Immediately after reports of Xiao’s disappearance surfaced in 2017, investors began selling shares related to Xiao’s company. In the summer of 2020, Chinese regulators seized billions of dollars in assets linked to Tomorrow Group, which Xiao had controlled for over two decades.

A year later, state-owned investment firm China Chengtong Holdings Group Ltd announced that it would acquire a majority stake in an investment firm affiliated with Tomorrow Group.

In Hong Kong, the alleged kidnapping of Xiao in 2017 increased suspicions of Beijing’s influence in an area guaranteed to be governed by “one country, two systems”. These fears were at the heart of major protests that rocked Hong Kong two years later.
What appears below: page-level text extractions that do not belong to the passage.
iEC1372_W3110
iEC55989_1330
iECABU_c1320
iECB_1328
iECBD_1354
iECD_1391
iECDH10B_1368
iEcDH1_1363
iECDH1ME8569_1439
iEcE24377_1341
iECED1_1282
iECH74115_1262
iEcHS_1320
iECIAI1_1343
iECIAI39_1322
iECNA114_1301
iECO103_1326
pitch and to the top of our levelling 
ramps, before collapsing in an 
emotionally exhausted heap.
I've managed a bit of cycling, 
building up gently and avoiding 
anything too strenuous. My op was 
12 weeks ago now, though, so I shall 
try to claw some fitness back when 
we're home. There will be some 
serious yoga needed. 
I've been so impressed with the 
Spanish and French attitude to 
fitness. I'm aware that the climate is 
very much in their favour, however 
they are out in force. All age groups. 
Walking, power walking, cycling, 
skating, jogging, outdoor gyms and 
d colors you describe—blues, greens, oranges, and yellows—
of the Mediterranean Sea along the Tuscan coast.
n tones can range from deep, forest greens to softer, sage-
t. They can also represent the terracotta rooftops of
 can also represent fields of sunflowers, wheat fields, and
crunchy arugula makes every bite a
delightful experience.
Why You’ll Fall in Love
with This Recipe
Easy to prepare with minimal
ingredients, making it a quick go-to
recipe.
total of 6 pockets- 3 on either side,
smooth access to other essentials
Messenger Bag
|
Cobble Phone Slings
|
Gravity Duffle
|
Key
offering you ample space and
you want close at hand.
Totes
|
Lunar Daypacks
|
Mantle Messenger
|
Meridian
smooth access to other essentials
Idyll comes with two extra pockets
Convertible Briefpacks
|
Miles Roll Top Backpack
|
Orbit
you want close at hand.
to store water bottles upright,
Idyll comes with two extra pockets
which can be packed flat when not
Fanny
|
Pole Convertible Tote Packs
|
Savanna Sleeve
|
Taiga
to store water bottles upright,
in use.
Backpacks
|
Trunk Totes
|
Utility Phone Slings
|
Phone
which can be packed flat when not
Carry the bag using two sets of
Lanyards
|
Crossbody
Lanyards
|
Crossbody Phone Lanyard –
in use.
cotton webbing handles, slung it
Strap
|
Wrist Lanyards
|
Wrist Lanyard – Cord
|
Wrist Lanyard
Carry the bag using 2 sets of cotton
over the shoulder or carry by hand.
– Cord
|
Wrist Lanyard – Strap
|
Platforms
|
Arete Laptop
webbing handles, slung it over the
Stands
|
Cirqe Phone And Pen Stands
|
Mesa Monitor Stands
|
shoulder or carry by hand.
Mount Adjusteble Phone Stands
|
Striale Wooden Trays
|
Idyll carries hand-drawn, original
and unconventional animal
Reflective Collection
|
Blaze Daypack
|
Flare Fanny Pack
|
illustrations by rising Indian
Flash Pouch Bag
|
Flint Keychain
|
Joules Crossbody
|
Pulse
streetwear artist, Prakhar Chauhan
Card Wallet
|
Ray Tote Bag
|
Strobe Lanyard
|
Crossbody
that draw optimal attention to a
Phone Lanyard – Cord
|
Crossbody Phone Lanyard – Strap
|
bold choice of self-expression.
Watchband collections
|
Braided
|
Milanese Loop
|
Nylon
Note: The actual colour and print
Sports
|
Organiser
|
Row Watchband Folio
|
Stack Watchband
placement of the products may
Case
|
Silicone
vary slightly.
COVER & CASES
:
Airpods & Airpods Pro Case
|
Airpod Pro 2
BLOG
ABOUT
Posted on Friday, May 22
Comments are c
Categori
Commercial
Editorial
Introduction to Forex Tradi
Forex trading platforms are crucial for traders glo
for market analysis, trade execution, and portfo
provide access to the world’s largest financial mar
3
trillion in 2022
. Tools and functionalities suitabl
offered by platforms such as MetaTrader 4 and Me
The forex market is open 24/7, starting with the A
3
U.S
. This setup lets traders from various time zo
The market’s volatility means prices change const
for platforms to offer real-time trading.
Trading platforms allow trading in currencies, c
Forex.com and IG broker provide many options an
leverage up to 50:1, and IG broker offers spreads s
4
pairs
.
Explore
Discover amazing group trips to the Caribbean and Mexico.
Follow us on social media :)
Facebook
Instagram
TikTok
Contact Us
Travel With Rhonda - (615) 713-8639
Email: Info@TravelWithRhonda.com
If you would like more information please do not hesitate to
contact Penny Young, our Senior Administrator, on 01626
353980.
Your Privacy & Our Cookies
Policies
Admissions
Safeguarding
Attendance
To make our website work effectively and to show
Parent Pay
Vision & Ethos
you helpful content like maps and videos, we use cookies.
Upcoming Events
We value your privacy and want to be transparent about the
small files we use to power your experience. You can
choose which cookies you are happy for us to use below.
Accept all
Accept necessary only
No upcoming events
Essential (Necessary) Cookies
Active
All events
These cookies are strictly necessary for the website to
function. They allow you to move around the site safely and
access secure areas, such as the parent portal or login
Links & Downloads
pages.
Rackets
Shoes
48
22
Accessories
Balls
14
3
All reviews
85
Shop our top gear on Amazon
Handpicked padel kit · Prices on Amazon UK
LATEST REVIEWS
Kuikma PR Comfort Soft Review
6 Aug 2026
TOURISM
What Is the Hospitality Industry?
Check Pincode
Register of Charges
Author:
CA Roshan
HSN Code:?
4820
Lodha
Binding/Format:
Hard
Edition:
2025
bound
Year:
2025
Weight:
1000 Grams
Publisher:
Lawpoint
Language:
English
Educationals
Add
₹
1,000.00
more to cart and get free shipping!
Hong Kong residents fear a draft law would allow extraditions to mainland China’s opaque judicial system.

In response to the protests, Beijing imposed a national security law on Hong Kong in 2020. This law allowed its security agencies to operate in the city and brought down the legal firewall between the mainland and Hong Kong courts.

For Xiao’s family, this week’s journey could put an end to a long wait. “After five years of quiet waiting, based on my brother’s strict instructions, our family still has faith in the Chinese government and Chinese law,” Xiao’s older brother told Xinhua last month. “It’s very complicated and full of drama,” he said.